* [Directive] Leave out every picture, and output exactly the lines from the line containing "List each element's" through the last line of the data.

* [Records for processing]
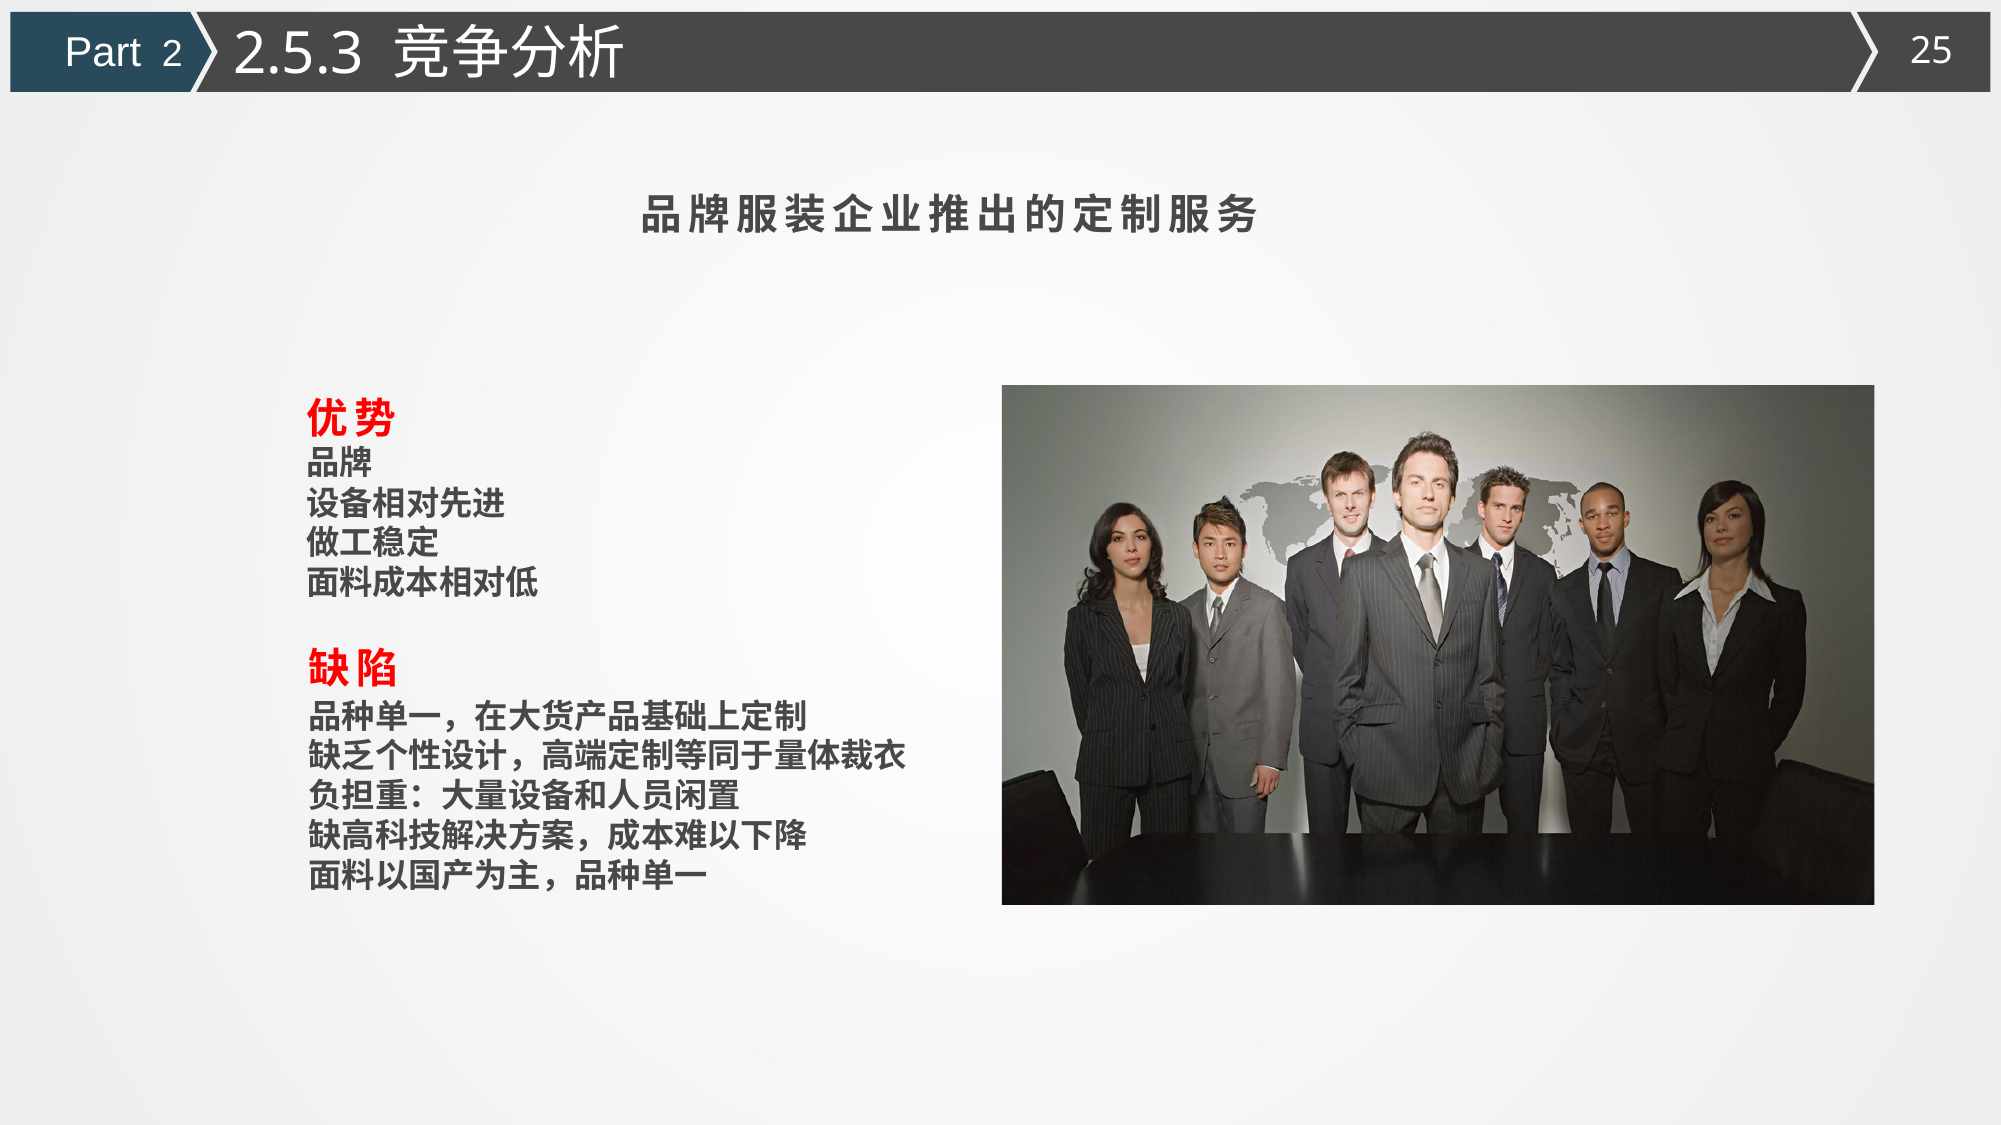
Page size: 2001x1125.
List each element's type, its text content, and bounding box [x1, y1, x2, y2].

text_box 品牌 设备相对先进 做工稳定 面料成本相对低 [291, 434, 669, 620]
text_box Part 2 [22, 17, 198, 83]
text_box 品牌服装企业推出的定制服务 [492, 180, 1407, 246]
text_box 2.5.3 竞争分析 [218, 7, 1046, 93]
picture [0, 0, 2001, 1125]
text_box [293, 619, 982, 976]
text_box 优势 [291, 369, 529, 434]
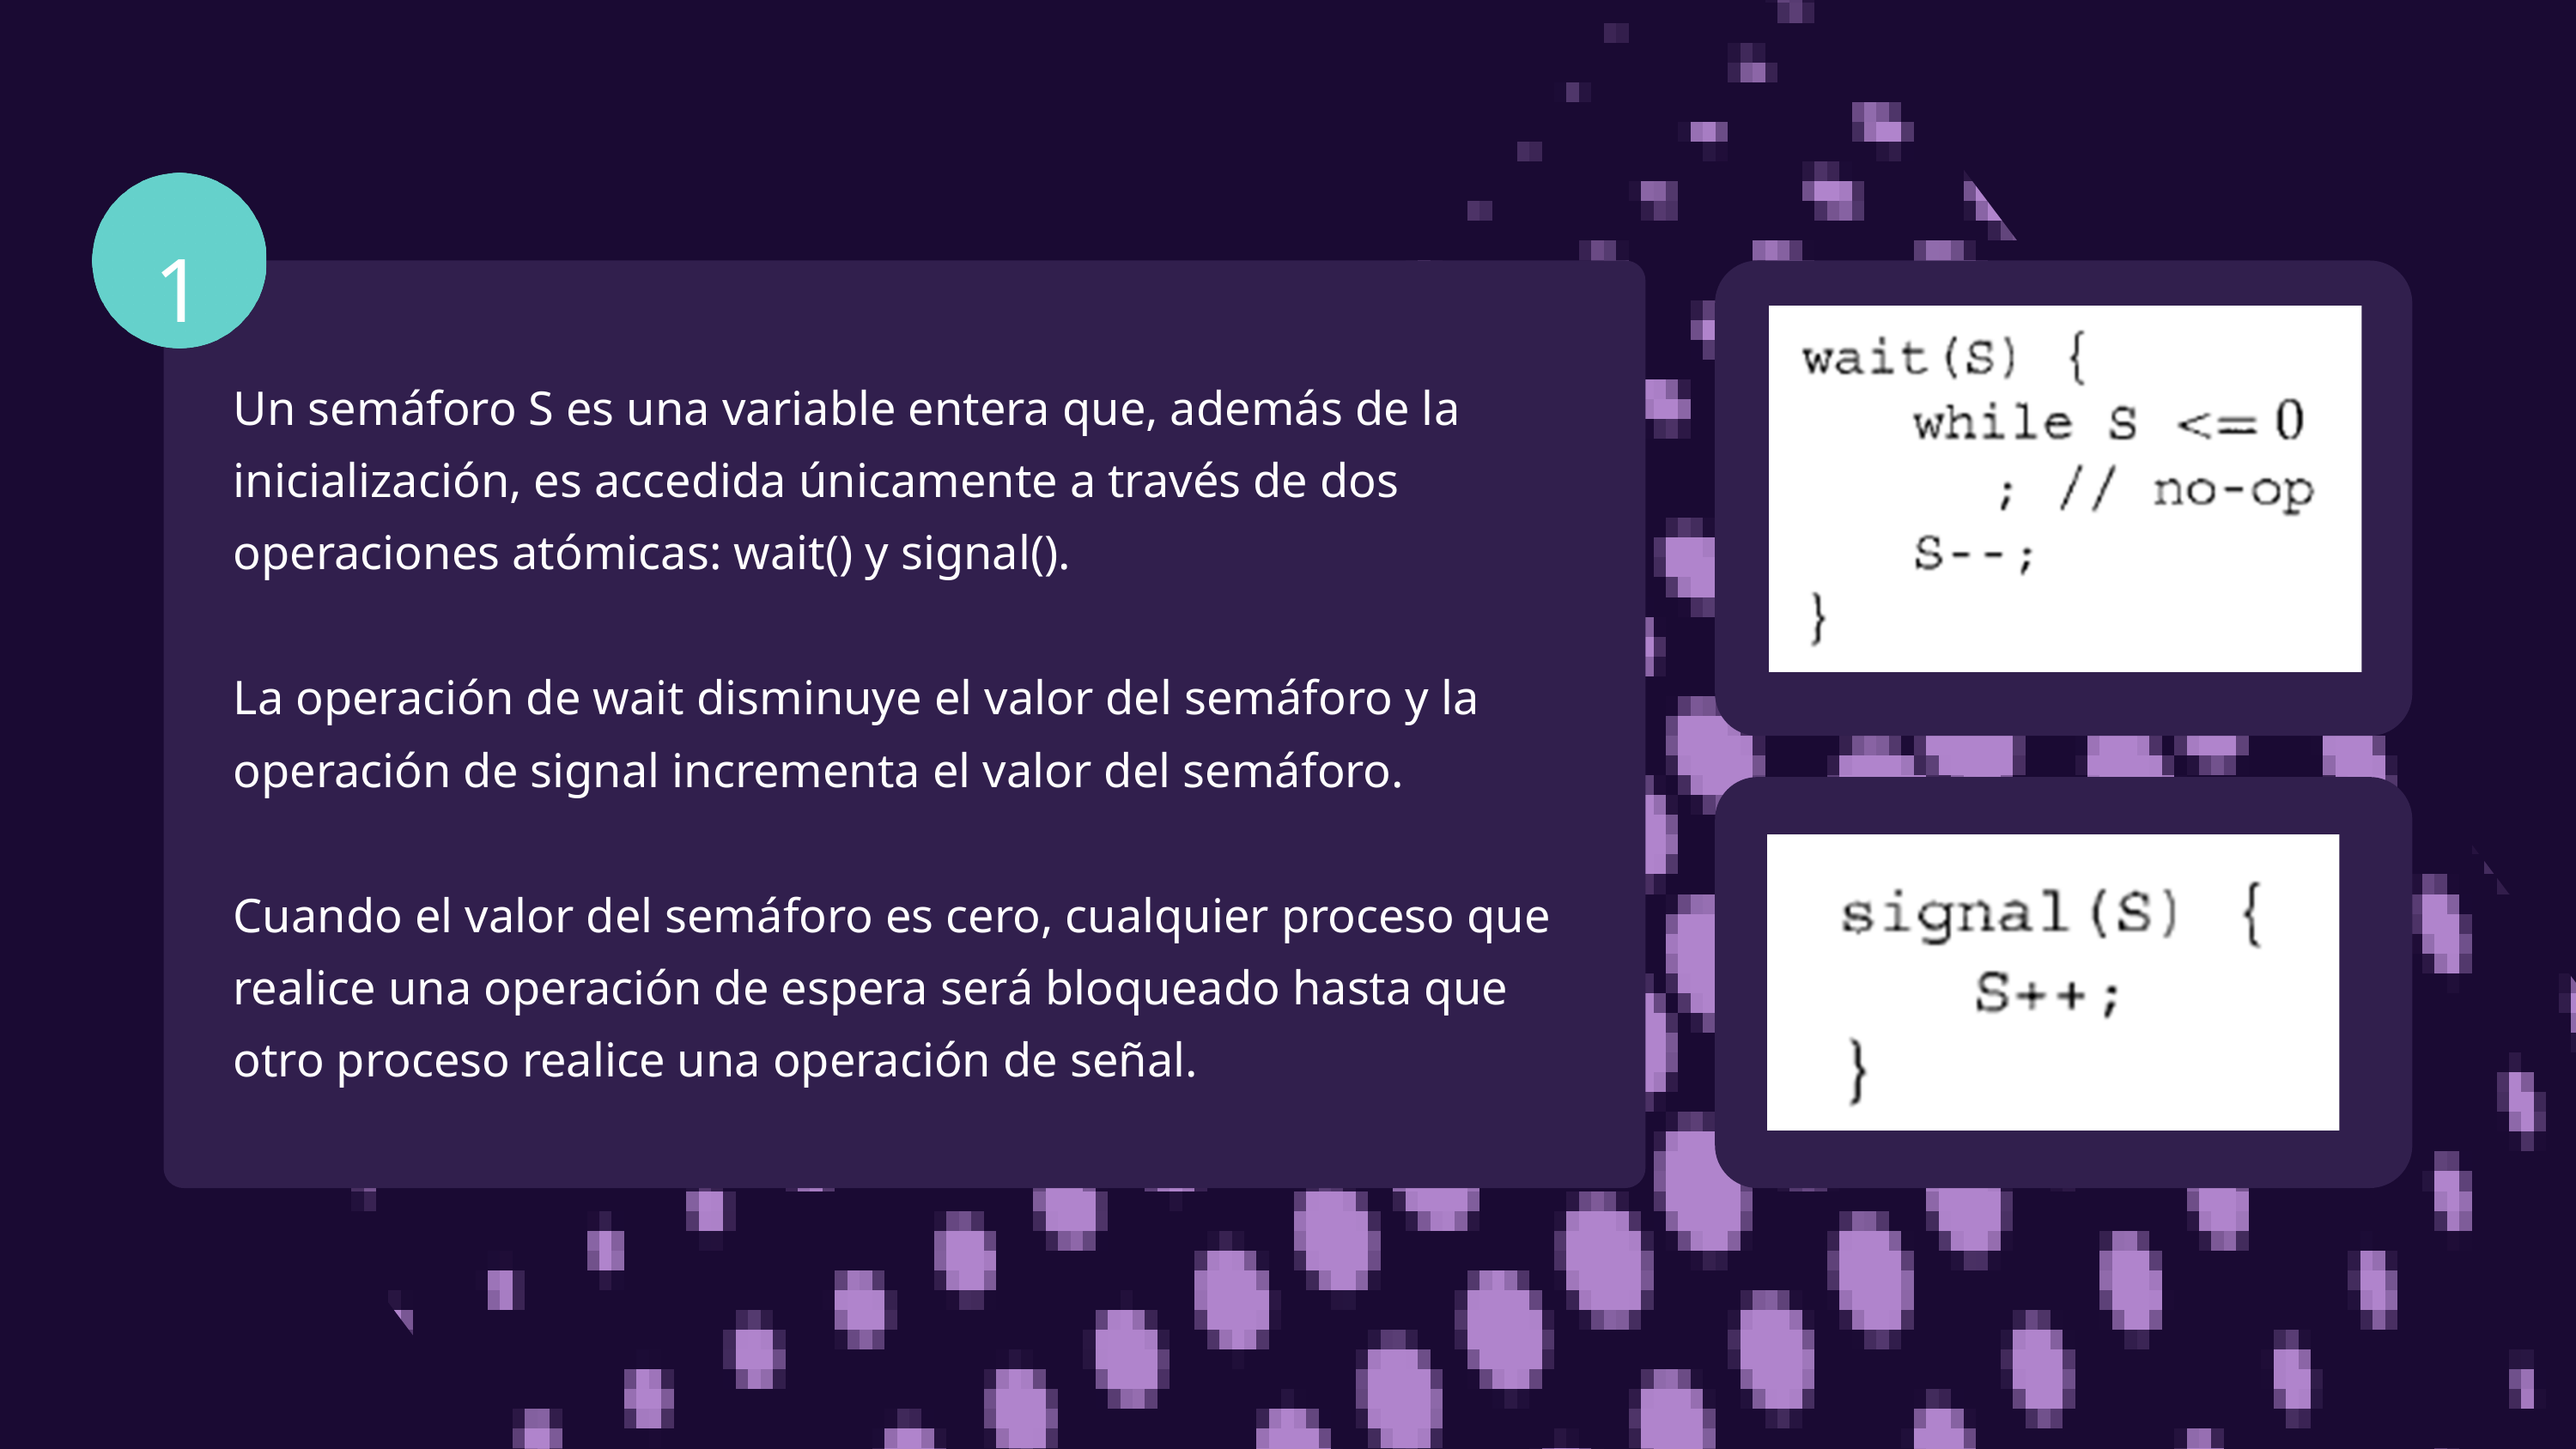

* [Written reply]
List each element's type, its text content, and bounding box [x1, y1, x2, y2].

text_box 品牌 设备相对先进 做工稳定 面料成本相对低 [291, 434, 669, 620]
text_box Part 2 [22, 17, 198, 83]
text_box 品牌服装企业推出的定制服务 [492, 180, 1407, 246]
text_box 2.5.3 竞争分析 [218, 7, 1046, 93]
picture [0, 0, 2001, 1125]
text_box [293, 619, 982, 976]
text_box 优势 [291, 369, 529, 434]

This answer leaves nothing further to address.